• [PROBLEM TO WORK ON] Copy all of the records word for word.

= = = = =

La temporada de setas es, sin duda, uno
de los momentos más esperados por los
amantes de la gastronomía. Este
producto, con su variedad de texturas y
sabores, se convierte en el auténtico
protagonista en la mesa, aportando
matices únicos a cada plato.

= = = = =

• [SOLUTION TO THIS TASK]
La temporada de setas es, sin duda, uno
de los momentos más esperados por los
amantes de la gastronomía. Este
producto, con su variedad de texturas y
sabores, se convierte en el auténtico
protagonista en la mesa, aportando
matices únicos a cada plato.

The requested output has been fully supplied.